Thursday, August 30, 2018, marks the 100th Sunnybrook patient being treated using MRI-guided focused ultrasound for essential tremor. It is a procedure that Sunnybrook brain scientists pioneered in 2012.
Essential tremor causes debilitating tremors in a person’s arms and hands.
MRI-guided focused ultrasound targets a thousand beams of ultrasound energy on a precise location of the brain using a specialized helmet. These beams generate heat and cause a lesion, which disrupts a pathway in the brain associated with a particular condition, in this case, essential tremor. It is a non-invasive procedure that does not require cutting into the brain to treat areas deep inside it.

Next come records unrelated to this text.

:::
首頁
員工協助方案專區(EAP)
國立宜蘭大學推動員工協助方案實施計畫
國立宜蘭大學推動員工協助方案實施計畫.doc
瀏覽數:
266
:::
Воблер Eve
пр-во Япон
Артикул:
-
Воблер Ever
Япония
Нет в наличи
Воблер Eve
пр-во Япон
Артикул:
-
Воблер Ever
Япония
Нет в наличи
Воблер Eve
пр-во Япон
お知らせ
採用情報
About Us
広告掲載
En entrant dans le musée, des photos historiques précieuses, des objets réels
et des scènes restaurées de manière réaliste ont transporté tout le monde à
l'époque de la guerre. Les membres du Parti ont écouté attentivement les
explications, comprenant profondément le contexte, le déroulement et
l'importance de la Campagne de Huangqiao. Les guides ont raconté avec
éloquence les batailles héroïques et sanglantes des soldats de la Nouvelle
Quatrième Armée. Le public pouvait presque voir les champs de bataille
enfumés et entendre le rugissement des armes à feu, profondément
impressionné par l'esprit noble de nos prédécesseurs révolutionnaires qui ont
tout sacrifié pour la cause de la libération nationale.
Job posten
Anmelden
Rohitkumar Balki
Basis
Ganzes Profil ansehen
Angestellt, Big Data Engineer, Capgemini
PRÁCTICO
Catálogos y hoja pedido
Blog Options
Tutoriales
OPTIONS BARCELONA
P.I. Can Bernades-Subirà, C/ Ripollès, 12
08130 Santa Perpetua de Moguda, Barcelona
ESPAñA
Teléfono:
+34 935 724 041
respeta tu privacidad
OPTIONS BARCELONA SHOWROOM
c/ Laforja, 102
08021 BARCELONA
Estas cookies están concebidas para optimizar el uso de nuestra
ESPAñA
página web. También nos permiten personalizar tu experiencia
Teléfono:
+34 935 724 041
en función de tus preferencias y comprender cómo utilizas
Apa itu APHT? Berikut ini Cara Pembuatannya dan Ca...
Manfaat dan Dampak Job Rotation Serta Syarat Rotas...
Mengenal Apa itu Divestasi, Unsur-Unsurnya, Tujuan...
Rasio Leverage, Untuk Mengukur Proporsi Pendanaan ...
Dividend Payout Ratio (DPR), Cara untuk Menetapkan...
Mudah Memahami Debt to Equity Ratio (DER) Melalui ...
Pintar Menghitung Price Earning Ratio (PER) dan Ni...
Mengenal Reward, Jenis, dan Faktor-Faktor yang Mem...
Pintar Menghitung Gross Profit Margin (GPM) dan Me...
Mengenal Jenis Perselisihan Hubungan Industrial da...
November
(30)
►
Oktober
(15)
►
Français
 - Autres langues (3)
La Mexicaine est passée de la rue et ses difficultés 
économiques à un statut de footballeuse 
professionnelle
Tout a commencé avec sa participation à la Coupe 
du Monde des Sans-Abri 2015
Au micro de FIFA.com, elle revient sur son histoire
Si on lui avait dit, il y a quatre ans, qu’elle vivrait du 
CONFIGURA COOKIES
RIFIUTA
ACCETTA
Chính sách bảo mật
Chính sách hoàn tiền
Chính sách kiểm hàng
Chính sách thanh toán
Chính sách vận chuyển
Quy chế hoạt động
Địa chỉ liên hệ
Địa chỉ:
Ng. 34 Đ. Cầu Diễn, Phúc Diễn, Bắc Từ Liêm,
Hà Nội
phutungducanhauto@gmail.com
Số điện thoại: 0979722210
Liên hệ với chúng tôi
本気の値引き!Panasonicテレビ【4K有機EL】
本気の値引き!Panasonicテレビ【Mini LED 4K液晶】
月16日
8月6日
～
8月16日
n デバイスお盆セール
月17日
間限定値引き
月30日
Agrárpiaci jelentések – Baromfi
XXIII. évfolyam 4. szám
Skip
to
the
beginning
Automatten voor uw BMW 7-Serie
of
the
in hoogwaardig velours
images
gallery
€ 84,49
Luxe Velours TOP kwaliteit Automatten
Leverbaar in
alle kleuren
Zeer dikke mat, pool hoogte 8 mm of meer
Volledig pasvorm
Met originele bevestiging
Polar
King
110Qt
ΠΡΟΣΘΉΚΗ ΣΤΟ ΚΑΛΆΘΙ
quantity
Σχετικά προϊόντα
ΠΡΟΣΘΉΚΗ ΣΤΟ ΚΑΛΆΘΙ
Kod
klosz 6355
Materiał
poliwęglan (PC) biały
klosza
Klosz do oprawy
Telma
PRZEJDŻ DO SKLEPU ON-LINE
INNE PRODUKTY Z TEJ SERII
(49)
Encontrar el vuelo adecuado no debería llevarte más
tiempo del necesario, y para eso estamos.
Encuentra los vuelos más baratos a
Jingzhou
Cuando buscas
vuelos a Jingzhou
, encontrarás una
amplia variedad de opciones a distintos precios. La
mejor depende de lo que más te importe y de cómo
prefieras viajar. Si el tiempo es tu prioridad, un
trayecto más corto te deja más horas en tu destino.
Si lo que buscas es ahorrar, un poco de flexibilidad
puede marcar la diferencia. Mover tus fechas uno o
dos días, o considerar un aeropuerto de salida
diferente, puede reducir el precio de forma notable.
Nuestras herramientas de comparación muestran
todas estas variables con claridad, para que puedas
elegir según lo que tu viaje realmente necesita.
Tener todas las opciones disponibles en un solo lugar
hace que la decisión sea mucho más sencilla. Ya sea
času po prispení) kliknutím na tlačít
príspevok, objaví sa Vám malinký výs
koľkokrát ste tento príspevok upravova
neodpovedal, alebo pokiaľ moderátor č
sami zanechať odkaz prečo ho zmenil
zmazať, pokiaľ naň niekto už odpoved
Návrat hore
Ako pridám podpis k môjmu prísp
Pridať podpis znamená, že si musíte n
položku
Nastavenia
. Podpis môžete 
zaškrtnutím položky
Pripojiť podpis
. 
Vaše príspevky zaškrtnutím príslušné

In 2016, Health Canada and the Food and Drug Administration in the United States provided approval for the scalpel-free procedure for essential tremor.
Dr. Michael Schwartz was the principal investigator in this world first study. Since the first patient six years ago, he says there have been interesting discoveries along the way that are helping to pave the way for more precise care in the future.
How do you feel about reaching this milestone?
It’s very exciting. Sunnybrook treats one of the larger number of these patients in the world and since Kuellervo Hynynen, who developed and pioneered this procedure, is here, it’s good to be part of the excellent team that we have. It’s a testament to the great work and collaboration that happens here.
Sunnybrook’s unit was one of a very few in 2012 and now, there are 200 centres in the world doing this. One of the things that has changed over time, is that focused ultrasound is becoming the standard method of treating essential tremor.
How can focused ultrasound help patients with essential tremor?
It can be very dramatic. There are people who can’t feed themselves, who can’t even brush their teeth, drink from a glass, everyday things like that. And immediately after the procedure, many patients can do all of those things.
Does this treatment work for everyone?
Over the past six years, we have learned a great deal. It doesn’t work for every patient, but we’ve had excellent results in about half of the people.
About 10 per cent of those with essential tremor whom we treat with focused ultrasound will lose the treatment effect over the first three months. It may be that improvements need to be made in targeting exactly the right place to make the lesion. At the time of doing the procedure, we are likely creating enough of a disturbance that it shuts off some neurons which then survive to produce the tremor as soon as they function again.
The other 40 per cent will lose some of the treatment effect but end up better than they were when they started
One of the things we’re working on is how to choose the target better, so that we can get the lesion in the right place more often.
What are some of the things that the team has learned since the first patient?
We’ve gotten better at it. Me, specifically, I know how to search for the target better than when we started. We’ve become more confident about making larger lesions, so that when we get it in the right place, the effect is more likely to be permanent than it was when we first started.. The software has improved somewhat, and we are still doing investigations ourselves, to determine what can be done to enhance patient outcomes.
How does being a part of this make you feel on a professional and personal level?
Professionally, it’s a chance to be on the cutting edge of a new advance in medicine. On a personal level, it’s really exciting each time to see how we are often able to make a person dramatically better. In some cases, it is difficult to achieve a really good effect, but when it happens it’s exciting for me – every time.
One of the first patients with essential tremor to participate in the original trial sketched a portrait of Dr. Schwartz which was showcased in the spring 2018 Sunnybrook Magazine. It was one of the first she had attempted in nearly 30 years. Dr. Schwartz says, “I was very touched. It was very kind of her to do that. She created a wonderful portrait. It makes me feel very good that she chose to do that.”